[Given data]:

+ + + + +

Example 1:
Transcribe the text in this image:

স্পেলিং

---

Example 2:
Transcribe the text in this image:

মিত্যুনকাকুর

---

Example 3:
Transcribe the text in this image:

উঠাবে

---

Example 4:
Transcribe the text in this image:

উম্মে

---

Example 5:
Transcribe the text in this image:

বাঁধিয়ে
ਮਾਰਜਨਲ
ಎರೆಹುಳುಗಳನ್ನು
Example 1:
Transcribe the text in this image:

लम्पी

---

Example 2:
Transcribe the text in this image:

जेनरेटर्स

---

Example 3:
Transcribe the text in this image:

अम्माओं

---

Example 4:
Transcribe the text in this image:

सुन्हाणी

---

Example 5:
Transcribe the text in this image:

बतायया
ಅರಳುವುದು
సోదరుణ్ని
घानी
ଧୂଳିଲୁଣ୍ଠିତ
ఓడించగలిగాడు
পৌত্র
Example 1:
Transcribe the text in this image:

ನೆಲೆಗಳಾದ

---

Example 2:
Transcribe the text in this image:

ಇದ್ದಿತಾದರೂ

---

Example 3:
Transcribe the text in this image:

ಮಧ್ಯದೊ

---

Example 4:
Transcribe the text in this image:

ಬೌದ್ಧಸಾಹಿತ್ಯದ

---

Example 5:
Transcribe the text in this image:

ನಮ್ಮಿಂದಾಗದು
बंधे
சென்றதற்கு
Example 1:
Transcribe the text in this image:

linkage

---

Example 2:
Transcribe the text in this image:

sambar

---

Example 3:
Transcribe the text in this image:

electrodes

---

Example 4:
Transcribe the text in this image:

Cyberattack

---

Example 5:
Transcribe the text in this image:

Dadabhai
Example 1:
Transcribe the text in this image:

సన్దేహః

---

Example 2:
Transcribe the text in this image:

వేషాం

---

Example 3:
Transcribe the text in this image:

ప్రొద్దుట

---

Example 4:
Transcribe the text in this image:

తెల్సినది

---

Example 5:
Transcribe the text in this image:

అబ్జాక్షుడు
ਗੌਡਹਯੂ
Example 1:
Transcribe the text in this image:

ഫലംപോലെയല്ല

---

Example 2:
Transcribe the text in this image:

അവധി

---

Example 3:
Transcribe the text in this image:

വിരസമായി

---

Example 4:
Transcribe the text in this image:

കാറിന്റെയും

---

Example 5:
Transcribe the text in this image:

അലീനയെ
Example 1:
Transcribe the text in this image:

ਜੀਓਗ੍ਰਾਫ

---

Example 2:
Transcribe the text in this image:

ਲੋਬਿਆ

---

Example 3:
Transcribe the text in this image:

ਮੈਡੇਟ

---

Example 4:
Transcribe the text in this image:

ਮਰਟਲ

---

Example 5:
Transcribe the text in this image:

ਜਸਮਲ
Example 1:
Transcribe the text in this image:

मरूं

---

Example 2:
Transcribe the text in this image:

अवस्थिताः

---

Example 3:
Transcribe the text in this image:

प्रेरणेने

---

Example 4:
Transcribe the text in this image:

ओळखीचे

+ + + + +

Copy task. Give back the whole listing exactly as written.

[Response below]:
Example 1:
Transcribe the text in this image:

স্পেলিং

---

Example 2:
Transcribe the text in this image:

মিত্যুনকাকুর

---

Example 3:
Transcribe the text in this image:

উঠাবে

---

Example 4:
Transcribe the text in this image:

উম্মে

---

Example 5:
Transcribe the text in this image:

বাঁধিয়ে
ਮਾਰਜਨਲ
ಎರೆಹುಳುಗಳನ್ನು
Example 1:
Transcribe the text in this image:

लम्पी

---

Example 2:
Transcribe the text in this image:

जेनरेटर्स

---

Example 3:
Transcribe the text in this image:

अम्माओं

---

Example 4:
Transcribe the text in this image:

सुन्हाणी

---

Example 5:
Transcribe the text in this image:

बतायया
ಅರಳುವುದು
సోదరుణ్ని
घानी
ଧୂଳିଲୁଣ୍ଠିତ
ఓడించగలిగాడు
পৌত্র
Example 1:
Transcribe the text in this image:

ನೆಲೆಗಳಾದ

---

Example 2:
Transcribe the text in this image:

ಇದ್ದಿತಾದರೂ

---

Example 3:
Transcribe the text in this image:

ಮಧ್ಯದೊ

---

Example 4:
Transcribe the text in this image:

ಬೌದ್ಧಸಾಹಿತ್ಯದ

---

Example 5:
Transcribe the text in this image:

ನಮ್ಮಿಂದಾಗದು
बंधे
சென்றதற்கு
Example 1:
Transcribe the text in this image:

linkage

---

Example 2:
Transcribe the text in this image:

sambar

---

Example 3:
Transcribe the text in this image:

electrodes

---

Example 4:
Transcribe the text in this image:

Cyberattack

---

Example 5:
Transcribe the text in this image:

Dadabhai
Example 1:
Transcribe the text in this image:

సన్దేహః

---

Example 2:
Transcribe the text in this image:

వేషాం

---

Example 3:
Transcribe the text in this image:

ప్రొద్దుట

---

Example 4:
Transcribe the text in this image:

తెల్సినది

---

Example 5:
Transcribe the text in this image:

అబ్జాక్షుడు
ਗੌਡਹਯੂ
Example 1:
Transcribe the text in this image:

ഫലംപോലെയല്ല

---

Example 2:
Transcribe the text in this image:

അവധി

---

Example 3:
Transcribe the text in this image:

വിരസമായി

---

Example 4:
Transcribe the text in this image:

കാറിന്റെയും

---

Example 5:
Transcribe the text in this image:

അലീനയെ
Example 1:
Transcribe the text in this image:

ਜੀਓਗ੍ਰਾਫ

---

Example 2:
Transcribe the text in this image:

ਲੋਬਿਆ

---

Example 3:
Transcribe the text in this image:

ਮੈਡੇਟ

---

Example 4:
Transcribe the text in this image:

ਮਰਟਲ

---

Example 5:
Transcribe the text in this image:

ਜਸਮਲ
Example 1:
Transcribe the text in this image:

मरूं

---

Example 2:
Transcribe the text in this image:

अवस्थिताः

---

Example 3:
Transcribe the text in this image:

प्रेरणेने

---

Example 4:
Transcribe the text in this image:

ओळखीचे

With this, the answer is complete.